Listed records START

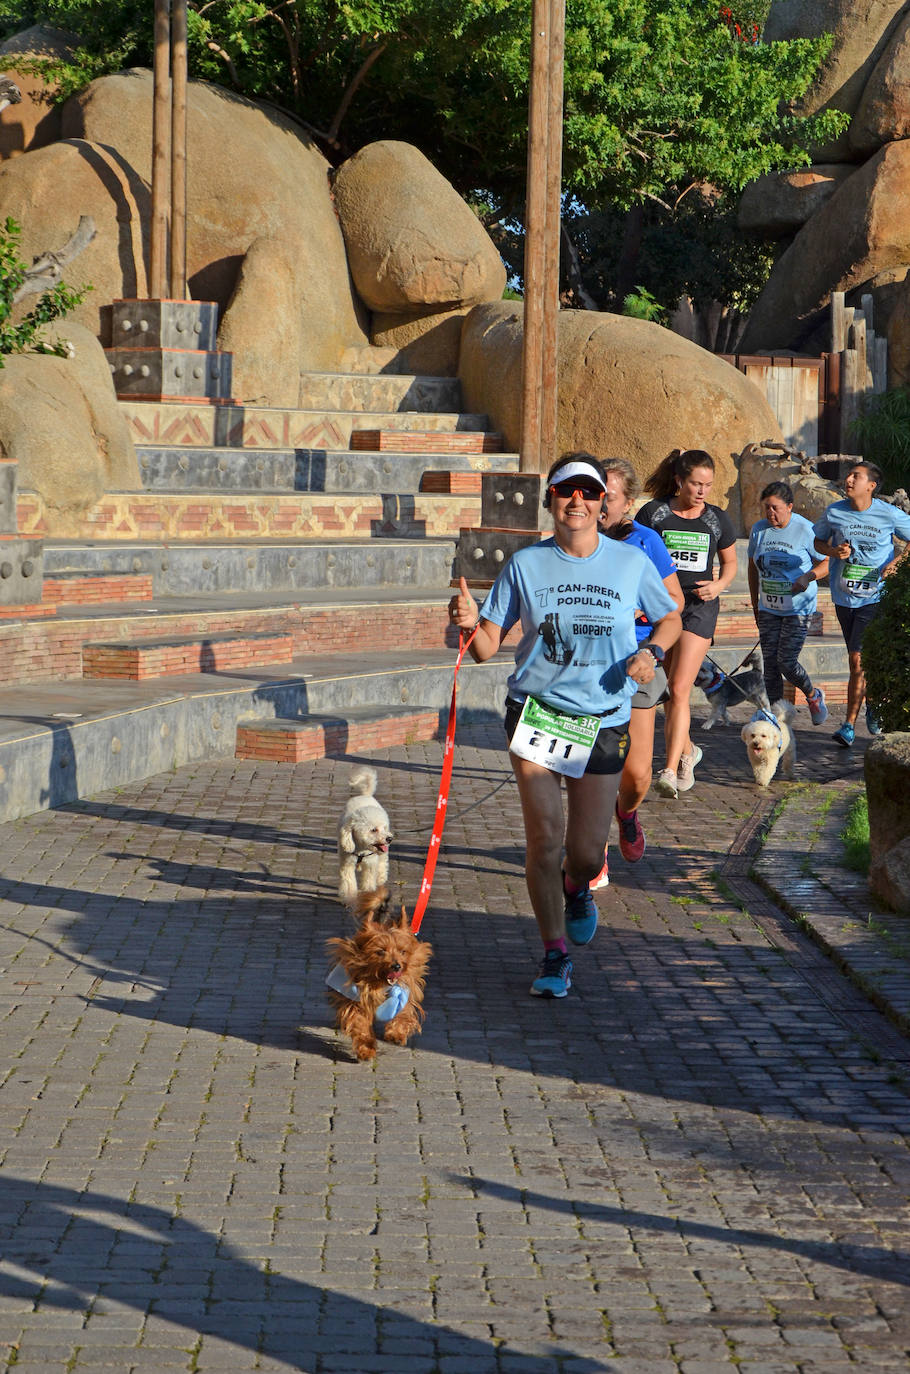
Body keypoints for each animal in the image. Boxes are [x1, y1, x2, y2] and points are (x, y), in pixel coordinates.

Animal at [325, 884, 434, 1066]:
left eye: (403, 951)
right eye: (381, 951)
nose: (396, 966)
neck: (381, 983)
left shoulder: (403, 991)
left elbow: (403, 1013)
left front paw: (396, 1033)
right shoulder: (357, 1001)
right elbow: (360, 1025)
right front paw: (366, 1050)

Listed records END
Listed records START

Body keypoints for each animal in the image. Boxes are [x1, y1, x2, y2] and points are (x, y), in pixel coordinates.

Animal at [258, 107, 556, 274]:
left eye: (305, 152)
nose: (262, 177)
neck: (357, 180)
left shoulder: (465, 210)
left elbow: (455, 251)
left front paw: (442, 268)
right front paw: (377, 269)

Listed records END

__Task statement__: A verbatim transcription is needed of the lines above, starting at the line with "left front paw: (396, 1033)" and ending at the line with "right front paw: (366, 1050)", both included, and of nothing else.

__Expected answer__:
left front paw: (396, 1033)
right shoulder: (357, 1001)
right elbow: (360, 1025)
right front paw: (366, 1050)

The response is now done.